Paying more for an experienced personal trainer will not increase the trainer’s standard of care. In the law of negligence experienced personal trainers will be held to the standard of a reasonable personal trainer, not the highest ability level of the particularly experienced trainer.

Key message for fitness professionals

Personal trainers should be aware of the standard of care they are held to - that of a reasonable personal trainer. This is only a minimum standard and for the sake of the industry, personal trainers should aim to perform above this level. Junior personal trainers should be aware that the standard of care does not take into account their low level of experience. Junior trainers should ensure they are part of an induction and ongoing educational program, should receive supervision and be part of an ongoing training program. While supervision is important, the supervision does not require every program written by the junior trainer to be reviewed by their supervisor or employer. The pre-screening process needs to be taken very seriously. Any mention of injury should be followed up by a series of further questions. Personal trainers should take out third party insurance in the case of a negligence claim.
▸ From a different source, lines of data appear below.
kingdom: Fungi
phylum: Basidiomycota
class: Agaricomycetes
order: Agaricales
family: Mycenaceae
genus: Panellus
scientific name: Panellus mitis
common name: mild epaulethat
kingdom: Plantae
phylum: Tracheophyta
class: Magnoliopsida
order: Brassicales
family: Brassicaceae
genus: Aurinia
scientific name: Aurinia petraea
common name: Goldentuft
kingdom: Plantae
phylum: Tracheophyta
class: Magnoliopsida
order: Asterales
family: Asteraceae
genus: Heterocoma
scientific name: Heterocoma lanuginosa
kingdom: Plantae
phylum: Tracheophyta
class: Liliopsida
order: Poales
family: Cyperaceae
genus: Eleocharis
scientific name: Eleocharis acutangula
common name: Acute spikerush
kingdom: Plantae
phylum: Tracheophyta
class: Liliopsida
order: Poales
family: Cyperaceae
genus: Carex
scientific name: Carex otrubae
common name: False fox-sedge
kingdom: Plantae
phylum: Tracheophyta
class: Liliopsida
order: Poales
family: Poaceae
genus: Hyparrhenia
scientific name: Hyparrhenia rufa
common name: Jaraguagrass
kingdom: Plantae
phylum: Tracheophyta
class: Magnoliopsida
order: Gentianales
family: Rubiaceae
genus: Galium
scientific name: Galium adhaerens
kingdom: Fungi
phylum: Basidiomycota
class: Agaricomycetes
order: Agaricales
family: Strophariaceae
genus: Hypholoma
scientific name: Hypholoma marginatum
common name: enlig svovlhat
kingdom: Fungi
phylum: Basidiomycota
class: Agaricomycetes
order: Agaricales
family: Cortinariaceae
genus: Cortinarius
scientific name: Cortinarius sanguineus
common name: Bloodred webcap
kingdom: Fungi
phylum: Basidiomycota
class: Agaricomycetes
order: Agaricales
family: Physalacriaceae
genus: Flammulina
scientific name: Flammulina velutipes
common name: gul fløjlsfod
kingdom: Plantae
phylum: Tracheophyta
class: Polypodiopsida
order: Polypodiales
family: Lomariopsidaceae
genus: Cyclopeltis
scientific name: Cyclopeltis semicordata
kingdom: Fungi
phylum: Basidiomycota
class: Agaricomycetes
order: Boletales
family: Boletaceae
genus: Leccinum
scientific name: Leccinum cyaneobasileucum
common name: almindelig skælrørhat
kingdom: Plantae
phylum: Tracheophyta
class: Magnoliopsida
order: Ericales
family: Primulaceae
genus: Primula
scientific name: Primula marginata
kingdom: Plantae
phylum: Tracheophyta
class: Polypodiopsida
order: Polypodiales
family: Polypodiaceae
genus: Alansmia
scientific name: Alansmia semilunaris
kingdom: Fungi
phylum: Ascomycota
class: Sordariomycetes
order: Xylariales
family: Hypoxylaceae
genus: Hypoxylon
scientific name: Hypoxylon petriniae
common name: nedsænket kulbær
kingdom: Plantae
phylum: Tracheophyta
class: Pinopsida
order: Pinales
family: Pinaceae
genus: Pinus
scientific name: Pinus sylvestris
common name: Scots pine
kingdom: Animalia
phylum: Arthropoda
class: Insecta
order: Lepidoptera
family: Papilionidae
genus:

Group fitness instructors should be aware that asking a general question as to injuries may not be sufficient to discharge their duty of care. Group fitness instructors should consider the exact equipment to be used in the class, specifically ask if anyone has not used the equipment and provide an explanation and demonstration on correct use of that equipment where prompted by a response. Even if the class is equipment free and only bodyweight is used, a reasonable group fitness instructor should ask if participants are familiar with the moves and if not provide instruction and demonstration. This is the standard courts have held a reasonable group fitness instructor to. Group fitness instructors should also obtain third party insurance.